Monday, March 13, 2017

Inquiry: jail fewer Australian Aborigines for bashing wives

The head of a national inquiry into Indigenous incarceration has said that Aboriginal and Torres Strait Islander people might need to be treated differently by the justice system in order to achieve equity under the law. Federal court judge Matthew Myers said that Indigenous incarceration statistics had become “so bad” that it was difficult to argue some laws did not disproportionately affect Aboriginal and Torres Strait Islander people, and that those laws might need to be changed to address the problem.

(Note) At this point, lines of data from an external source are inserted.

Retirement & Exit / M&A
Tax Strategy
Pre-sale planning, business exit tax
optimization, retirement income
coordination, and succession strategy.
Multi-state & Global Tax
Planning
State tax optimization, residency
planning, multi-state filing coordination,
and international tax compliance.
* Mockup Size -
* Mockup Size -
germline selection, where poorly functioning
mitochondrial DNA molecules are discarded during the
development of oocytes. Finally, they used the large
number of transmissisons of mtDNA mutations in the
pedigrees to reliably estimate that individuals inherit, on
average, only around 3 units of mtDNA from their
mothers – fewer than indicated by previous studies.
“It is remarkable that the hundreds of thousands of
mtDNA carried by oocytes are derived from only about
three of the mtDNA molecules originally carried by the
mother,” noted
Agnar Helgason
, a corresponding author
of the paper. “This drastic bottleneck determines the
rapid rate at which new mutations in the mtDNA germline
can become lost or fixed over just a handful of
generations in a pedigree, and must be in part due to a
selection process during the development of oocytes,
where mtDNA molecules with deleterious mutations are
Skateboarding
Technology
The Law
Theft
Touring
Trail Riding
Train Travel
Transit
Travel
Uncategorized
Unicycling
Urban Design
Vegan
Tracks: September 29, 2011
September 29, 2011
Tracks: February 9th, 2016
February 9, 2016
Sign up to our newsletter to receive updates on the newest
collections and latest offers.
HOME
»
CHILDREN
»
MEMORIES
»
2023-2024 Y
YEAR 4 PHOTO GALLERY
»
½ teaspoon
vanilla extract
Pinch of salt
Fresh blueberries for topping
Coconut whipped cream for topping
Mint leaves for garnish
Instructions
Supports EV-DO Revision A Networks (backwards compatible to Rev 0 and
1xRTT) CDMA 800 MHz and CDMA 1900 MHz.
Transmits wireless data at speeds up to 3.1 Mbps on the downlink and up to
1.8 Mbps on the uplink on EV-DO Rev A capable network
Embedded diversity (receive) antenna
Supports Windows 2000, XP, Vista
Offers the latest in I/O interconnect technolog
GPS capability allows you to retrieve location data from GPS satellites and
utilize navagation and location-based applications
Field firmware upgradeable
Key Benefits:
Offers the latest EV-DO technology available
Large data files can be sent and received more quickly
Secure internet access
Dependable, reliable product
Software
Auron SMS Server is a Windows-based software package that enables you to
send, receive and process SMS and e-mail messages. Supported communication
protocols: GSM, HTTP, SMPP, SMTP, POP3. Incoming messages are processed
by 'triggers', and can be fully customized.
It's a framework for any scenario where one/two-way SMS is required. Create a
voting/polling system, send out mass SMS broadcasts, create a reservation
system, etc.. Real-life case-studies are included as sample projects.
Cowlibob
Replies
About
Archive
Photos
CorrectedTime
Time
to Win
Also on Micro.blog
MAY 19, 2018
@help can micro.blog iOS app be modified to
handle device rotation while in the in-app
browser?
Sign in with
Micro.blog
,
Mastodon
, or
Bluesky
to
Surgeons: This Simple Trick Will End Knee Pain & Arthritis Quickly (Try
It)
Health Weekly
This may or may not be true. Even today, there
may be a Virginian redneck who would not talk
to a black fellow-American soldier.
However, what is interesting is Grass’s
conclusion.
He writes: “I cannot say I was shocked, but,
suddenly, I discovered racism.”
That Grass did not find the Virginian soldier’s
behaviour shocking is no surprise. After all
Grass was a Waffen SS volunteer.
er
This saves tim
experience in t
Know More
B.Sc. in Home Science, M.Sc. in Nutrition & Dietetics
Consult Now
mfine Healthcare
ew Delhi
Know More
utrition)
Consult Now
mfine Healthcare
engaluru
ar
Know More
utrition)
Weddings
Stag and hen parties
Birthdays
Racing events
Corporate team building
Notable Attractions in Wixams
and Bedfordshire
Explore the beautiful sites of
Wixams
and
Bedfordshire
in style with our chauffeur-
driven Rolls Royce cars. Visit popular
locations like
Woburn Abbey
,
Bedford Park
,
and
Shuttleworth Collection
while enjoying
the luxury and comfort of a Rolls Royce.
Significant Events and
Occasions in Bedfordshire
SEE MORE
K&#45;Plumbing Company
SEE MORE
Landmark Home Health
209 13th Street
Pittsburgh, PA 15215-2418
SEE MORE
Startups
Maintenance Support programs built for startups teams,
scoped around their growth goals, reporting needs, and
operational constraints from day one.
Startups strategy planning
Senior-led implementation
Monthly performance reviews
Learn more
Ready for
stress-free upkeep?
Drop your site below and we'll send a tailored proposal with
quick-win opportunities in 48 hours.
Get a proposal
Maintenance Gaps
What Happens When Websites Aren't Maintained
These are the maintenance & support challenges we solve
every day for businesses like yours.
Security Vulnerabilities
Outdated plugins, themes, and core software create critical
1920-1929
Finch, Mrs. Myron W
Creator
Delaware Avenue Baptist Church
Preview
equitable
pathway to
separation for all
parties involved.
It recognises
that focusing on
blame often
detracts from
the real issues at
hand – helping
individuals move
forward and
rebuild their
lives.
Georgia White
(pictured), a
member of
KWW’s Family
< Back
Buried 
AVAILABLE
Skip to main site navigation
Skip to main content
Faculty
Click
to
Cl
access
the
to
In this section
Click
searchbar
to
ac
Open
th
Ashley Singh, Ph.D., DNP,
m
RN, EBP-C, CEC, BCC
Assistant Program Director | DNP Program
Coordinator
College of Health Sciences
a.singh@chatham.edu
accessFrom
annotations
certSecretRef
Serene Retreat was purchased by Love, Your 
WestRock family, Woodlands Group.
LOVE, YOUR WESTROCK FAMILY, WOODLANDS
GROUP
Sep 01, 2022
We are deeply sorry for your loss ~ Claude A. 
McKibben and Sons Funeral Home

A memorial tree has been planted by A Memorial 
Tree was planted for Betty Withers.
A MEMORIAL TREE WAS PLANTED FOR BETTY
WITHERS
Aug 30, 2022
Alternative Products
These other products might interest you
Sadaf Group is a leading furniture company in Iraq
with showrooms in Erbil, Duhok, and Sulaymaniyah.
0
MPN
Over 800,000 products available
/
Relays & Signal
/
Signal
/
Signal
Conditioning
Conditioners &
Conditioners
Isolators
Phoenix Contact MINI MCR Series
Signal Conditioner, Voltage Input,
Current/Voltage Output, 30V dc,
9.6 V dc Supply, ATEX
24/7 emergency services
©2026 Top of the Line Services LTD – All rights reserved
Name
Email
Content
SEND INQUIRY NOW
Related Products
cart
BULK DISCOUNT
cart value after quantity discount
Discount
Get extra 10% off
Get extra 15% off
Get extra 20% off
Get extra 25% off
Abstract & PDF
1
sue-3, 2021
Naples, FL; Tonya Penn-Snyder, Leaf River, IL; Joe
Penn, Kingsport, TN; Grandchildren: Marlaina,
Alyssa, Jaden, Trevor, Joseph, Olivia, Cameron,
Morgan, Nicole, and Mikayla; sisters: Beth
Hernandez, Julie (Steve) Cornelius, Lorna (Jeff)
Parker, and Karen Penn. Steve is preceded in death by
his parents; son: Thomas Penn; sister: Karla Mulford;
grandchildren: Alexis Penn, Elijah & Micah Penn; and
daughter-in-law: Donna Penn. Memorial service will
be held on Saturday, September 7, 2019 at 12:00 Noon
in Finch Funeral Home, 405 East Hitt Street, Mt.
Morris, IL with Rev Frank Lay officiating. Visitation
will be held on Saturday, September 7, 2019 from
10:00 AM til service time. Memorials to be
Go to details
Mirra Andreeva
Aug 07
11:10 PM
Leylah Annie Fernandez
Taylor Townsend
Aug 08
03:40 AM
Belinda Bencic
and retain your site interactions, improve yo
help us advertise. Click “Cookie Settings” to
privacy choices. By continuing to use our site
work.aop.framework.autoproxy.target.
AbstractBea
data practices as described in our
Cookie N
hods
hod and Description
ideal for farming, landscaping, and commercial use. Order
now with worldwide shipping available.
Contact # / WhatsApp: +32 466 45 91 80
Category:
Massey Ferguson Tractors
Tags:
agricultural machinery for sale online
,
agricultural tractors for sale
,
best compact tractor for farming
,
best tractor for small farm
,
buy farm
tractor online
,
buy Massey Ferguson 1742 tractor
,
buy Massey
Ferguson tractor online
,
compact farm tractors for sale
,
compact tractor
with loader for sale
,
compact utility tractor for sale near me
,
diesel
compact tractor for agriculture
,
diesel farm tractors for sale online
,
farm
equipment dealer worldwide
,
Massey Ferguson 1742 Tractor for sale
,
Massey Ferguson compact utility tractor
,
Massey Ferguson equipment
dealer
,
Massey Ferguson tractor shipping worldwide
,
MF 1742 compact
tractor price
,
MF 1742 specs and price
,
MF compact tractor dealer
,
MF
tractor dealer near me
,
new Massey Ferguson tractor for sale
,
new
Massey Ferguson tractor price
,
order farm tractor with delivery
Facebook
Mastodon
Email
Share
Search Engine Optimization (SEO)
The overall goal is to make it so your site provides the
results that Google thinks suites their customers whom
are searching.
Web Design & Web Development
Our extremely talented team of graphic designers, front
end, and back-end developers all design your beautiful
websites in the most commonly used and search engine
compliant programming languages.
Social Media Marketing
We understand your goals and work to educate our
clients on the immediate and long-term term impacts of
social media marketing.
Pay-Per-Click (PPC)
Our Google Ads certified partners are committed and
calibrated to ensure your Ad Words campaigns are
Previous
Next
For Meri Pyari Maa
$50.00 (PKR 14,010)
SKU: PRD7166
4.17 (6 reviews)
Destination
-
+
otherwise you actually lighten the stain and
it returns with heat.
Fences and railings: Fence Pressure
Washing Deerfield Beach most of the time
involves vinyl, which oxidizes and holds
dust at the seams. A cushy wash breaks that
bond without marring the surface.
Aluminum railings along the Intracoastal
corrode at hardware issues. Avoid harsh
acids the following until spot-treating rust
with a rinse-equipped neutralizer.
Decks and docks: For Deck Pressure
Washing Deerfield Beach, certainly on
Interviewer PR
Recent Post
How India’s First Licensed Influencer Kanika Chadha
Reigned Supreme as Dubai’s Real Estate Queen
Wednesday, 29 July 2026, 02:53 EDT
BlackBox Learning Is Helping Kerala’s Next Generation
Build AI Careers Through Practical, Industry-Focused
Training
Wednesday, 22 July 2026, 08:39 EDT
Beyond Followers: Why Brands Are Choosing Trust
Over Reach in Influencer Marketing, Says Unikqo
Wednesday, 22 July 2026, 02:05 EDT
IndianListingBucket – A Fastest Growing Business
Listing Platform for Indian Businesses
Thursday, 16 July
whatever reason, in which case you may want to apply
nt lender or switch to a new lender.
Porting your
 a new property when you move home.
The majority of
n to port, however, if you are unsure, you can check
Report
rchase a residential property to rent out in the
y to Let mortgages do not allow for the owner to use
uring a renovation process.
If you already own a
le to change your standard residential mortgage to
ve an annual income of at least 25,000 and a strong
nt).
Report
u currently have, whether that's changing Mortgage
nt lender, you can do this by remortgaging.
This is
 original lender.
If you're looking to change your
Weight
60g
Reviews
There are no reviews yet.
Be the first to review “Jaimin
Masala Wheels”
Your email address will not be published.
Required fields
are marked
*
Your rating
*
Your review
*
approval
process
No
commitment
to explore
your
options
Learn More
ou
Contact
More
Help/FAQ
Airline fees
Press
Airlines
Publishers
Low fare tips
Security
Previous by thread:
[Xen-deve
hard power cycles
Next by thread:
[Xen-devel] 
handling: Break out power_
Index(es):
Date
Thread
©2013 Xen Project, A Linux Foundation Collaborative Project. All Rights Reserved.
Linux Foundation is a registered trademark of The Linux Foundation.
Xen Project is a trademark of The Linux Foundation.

One common reason for Aboriginal imprisonment is wife-bashing. For Myers' rule to work, an Aboriginal man should be no more likely to go to jail than a white. But for that to occur, an Aboriginal wife-beater should be no more likely than an white wife-beater to go to jail. Given that the rate of domestic violence in Aboriginal communities is so much higher than everywhere else, Myers' rule means a judge must treat Aboriginal wife-beaters unequally, by sparing them the jail they'd give a white. Aboriginal women are 34 times more likely to be hospitalized as a result of domestic violence than women in the rest of the community. In practice, Myers' rule means this: bashing an Aboriginal woman should not be considered as bad as bashing a white one, as long as the basher is an Aboriginal man. The Aboriginal wife-basher should not be punished as much as a white wife-basher. In fact, on these figures, an Aboriginal man should be 34 times less likely to be jailed for bashing his wife than a white man for bashing his. Only in that way do the imprisonment rates for each race match up. Great for men. Not so great for Aboriginal women.